Continue the article about keeping cats indoors from the point where it ends.

[Start of Article]

A non-hooded litter tray should also be placed indoors for those particularly bad rainy days. What fussy cat would want to go out and get their bottom wet?! A good tall scratch post will be enjoyed by the cat who loves to stretch and leave their mark up against a tree or neighbour's fence. And, if this hasn't filled up your home enough, kitty surely needs a viewing station to watch all the birds enjoying their morning feed without worrying where the cat is hiding! Cat trees, perches or even a handmade window box will ensure your cat can still keep a keen eye on his territory while remaining warm and dry.

Indoors all year round

Not everyone is lucky enough to have a garden for their cat to play in or easy access to the great outdoors, especially in large cities. It's a well known fact that many people with pedigree cats keep them exclusively indoors, which many cats can fi nd frustrating. It is essential to read up about your breed of cat, with this consideration in mind, as some do not do so well as indoor only, especially if the indoor space has to be shared with other cats.

For cats that are kept indoors, or ones that used to roam but have since been moved into a place with no outside access, it is essential that they're given lots of stimulation. You and I are able to go outside everyday and be stimulated by hundreds of different sensations: sound, visual candy, smells etc, but it's a different story for the indoor cat who only has his owner's home to explore.

[End of Article]
[Start of Record excerpts]

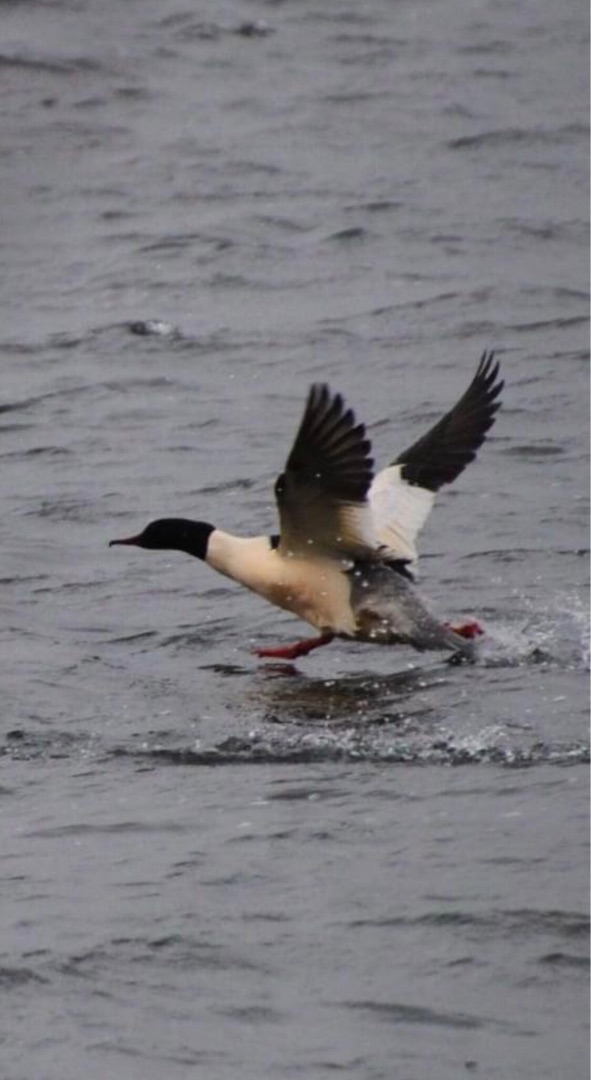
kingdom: Animalia
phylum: Chordata
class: Aves
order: Anseriformes
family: Anatidae
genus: Mergus
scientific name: Mergus merganser
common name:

[End of Record excerpts]

--- Final result ---
It is extremely important for the well-being and happiness of your cat that you understand his basic needs. When confining a cat indoors, owners commonly make the mistake of providing no stimulation and this in turn can lead to your cat sleeping for most of his life through boredom, and his chances of becoming obese increase. It's important to remember that cats are animals and the natural state of a cat is to hunt, kill, eat and sleep.

Here are a few main pointers to encourage cat owners to think about their cats and improve the environment they live in:

Perches

To create the illusion of the outdoors you should provide a 'tree' or two, and when I say 'tree' I really mean an elevated place for a cat to climb and perch! Cats feel more secure off the ground and like to sit up high and look down on their domain. The elevated space can be a cat tower/ climber or even a space on a high shelf - with the ornaments removed of course!

Scratch posts

Cats usually keep their claws in good shape by scratching tree trunks or fence posts. As well as keeping their claws trim, cats naturally scratch to exercise the muscles in their paws and to leave their scent, so it's a basic and natural need. An indoor cat will scratch your furniture and carpets if a scratch post is not provided. Most cat trees have numerous scratch posts within their design and there are designs of every shape and size that can fit discretely into any d?cor. A large scratch post for an adult cat will also ensure they get to stretch fully.

A room with a view

Next we come to windows. An indoor cat loves to look out of the window to watch birds go by and keep an eye on his 'territory'. This is a great way to stimulate your cat and to relieve long hours of boredom. Window perches can be found online in many varieties. If you have property where it's difficult to make any alterations to the walls (i.e. with screws, nails etc), there are window perches specially designed to combat this problem. These types of window perches use suckers to connect to the actual glass of the window, but are still strong enough to hold most cats' body weight. A local DIY man can also visit your home to construct a kitty-sized window box which any indoor cat would love.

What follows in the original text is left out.